Na sua premissa, vocês, justamente, conectaram o discernimento com a arte de aconselhar. O que é o discernimento? São Tomás, a esse propósito, cita uma frase de Agostinho muito bonita e difícil de traduzir em italiano: "Prudentia est amore bene discernens ea quibus adiuvatur ad tendendum in deum ab his quibus impediri potest", a prudência é o amor que faz discernir bem as coisas das quais somos ajudados a tender a Deus, distinguindo-as daquelas que nos impedem isso. O discernimento tem a característica de adicionar a sensibilidade às coisas que podem impedir o fim, enquanto o aconselhar diz respeito, em si mesmo, aos meios úteis ao fim.

Não por acaso, o discernimento nasce, na tradição monástica egípcia que depois se consolida na patrística e, mais recentemente, na tradição inaciana, a partir da reflexão sobre os movimentos dos espíritos dentro do coração. Nem tudo o que parece bom deve ser aconselhado, mas é preciso discernir, ponderar, porque há as inspirações do Espírito Santo e há as moções do espírito do mal, da preguiça, da inércia, da indiferença, da ambiguidade, que sempre se camuflam com inspirações boas.
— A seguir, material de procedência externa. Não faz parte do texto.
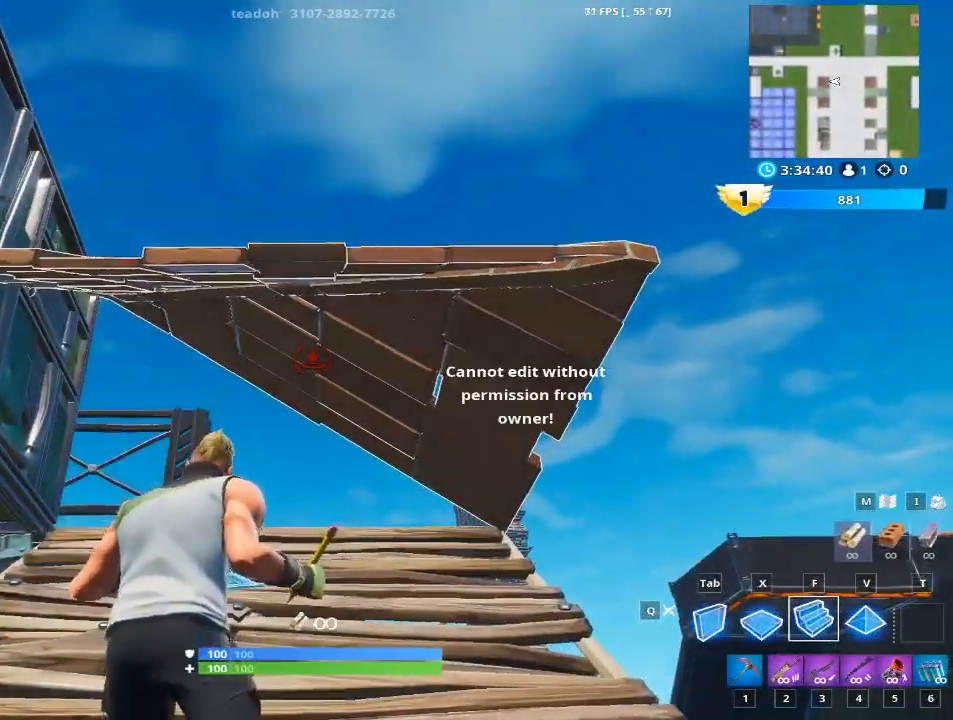
{"keys": ["w"], "mouse": [], "mouse_move": "left", "events": [[133, "w", "down"]]}
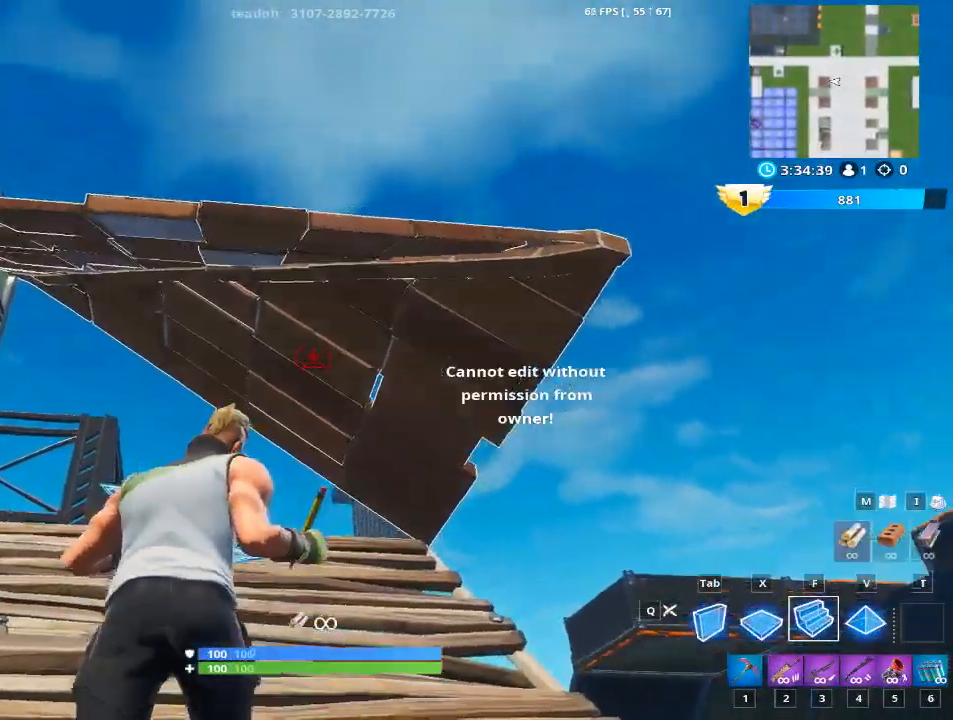
{"keys": [], "mouse": [], "mouse_move": "still", "events": [[484, "w", "up"]]}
Podemos dizer que o discernimento é a prudência aplicada à avaliação das moções positivas ou negativas, acima de tudo interiores, e também das moções históricas, na Igreja e na sociedade. Grande parte da história imediatamente sucessiva ao Vaticano II é feita de falsos discernimentos ou de discernimentos rápidos demais, pensando que uma certa iniciativa ou um certo modo de agir fossem bons, quando, na realidade, levaram a consequências negativas! O aconselhar torna-se um discernimento muito delicado. Não é simplesmente uma dedução lógica baseada na consideração do bem em absoluto, mas sim refletir sobre as complexidades e as ambiguidades históricas, sobre a mistura de bem e de mal, de inspirações boas e más, de estruturas de graça e de pecado que estão estreitamente intrincadas umas nas outras e entre as quais é preciso discernir o caminho certo para obter o crescimento da fé, da esperança, da caridade.